Quality Time vs. Quantity Time

spending quality time with kids over breakfast

Parents want to have “a great time” with their kids. Realistically, however, how many “Kodak moments” are likely to occur? Wonderful moments or encounters don’t happen daily, and maybe not even weekly. More importantly, these moments can’t be scheduled. They happen when they happen.

There is a simple guideline for increasing the number of wonderful moments you have with your children: Spend more time with them. Aim to have “quantity time” and the “quality time” with your kids will follow.

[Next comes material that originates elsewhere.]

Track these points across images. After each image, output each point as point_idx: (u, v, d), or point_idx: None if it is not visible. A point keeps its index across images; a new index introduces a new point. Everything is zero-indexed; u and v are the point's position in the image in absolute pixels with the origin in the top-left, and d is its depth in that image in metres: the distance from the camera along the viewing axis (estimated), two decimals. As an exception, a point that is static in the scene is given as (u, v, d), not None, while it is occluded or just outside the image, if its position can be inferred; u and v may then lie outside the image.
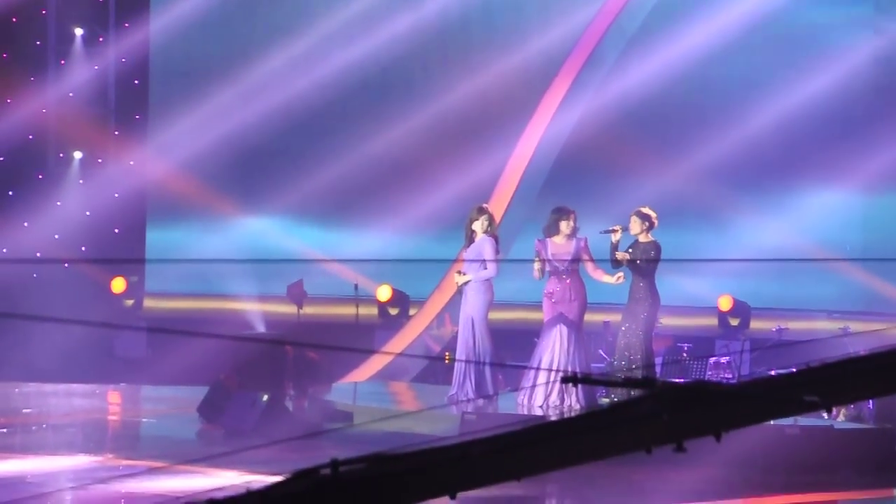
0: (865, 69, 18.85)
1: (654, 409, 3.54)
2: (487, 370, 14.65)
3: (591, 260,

What ways of spending time together are there? First, there are the basics. Have meals together. Engage the children in helping prepare the meal. Tuck your younger children into bed each night, preferably reading something out loud with them beforehand. In the car, turn off the radio and talk with each other. At restaurants talk together before the meal arrives.

Of course, there are times that kids are quiet, but if you have been paying attention to their interests, you can with luck come up with an almost endless string of questions about school, school subjects, friends and classmates, teachers, sports, lessons and other activities, books they are reading, shows they are watching, the music they like, and so forth.

But what about the fact that much of what younger children want to talk about is, to an adult, boring?  This point is hard to dispute! However, some considerations rise above the immediate conversation you are having. If your children develop the habit of telling you what is important to them now, they may maintain that habit later.  Later, of course, you will probably want to know about, for instance, the drug use around them, the sexual temptations or opportunities they have, or how you embarrass them. Listening to your younger child is also a great opportunity to nurture that child’s self-acceptance. It is an incredibly powerful experience for a child to command the attention of an adult in a sustained way, especially when that adult is a parent who cares for the child and enforces all those rules the child would be happy to eliminate. If I can command this adult’s attention, I must be alright, a worthy and important person!

As to “advanced” quantity time, here are a few suggestions to illustrate the possibilities. Does your child take music lessons? Attend the lessons regularly, and do your best to understand what is happening there. At home, sit with your child during practice sessions. If you can provide helpful feedback, do so, but most importantly, just sit there and listen! Comment on the progress you have heard, or the passages you especially like. Find out what is difficult for your child, and how that difficulty is being addressed.

Does your child play a sport? Attend games and practices.  Pay attention to what is happening, and ask about it later. Get your child’s perspective on what occurred. Better yet, coach the team if you are able, or be a team manager. At home suggest drills or exercises that might improve game skills, and do these together.

Go to the library together. Tell your child you will be looking for some books of your own, but to check in with you when he or she finds something interesting. Drop everything when this happens and go investigate what was interesting enough to want to ask for your attention.

Set aside blocks of time and allow your child to propose how that time will be spent together. You can still have veto power over any activity you have no tolerance for.  However, if you negotiate your activities, you’ll have a good time together, and your child will also learn how to negotiate.

In short, develop the expectation that your life and the lives of your children will be woven together in a moment to moment way, day after day. You will still need some quiet time of your own, but perhaps not as much as you thought. There is little that is more relaxing than having quality time with your kids!  Just make sure you put in enough quantity time to allow those moments to emerge regularly.  With luck, you will create bonds that over time become unbreakable.

Even if you are away from your children because you are admitted to alcohol and drug rehab, they are probably not far from your mind.  In addiction treatment of any type, it is important to focus on yourself long enough to make a good foundation for change.  How long it takes to build that foundation varies from person to person.  Once enough foundation is established, it is time to think about your relationships, especially your children.  The above ideas will be useful for building (or re-building) these relationships and spending quality time with your kids.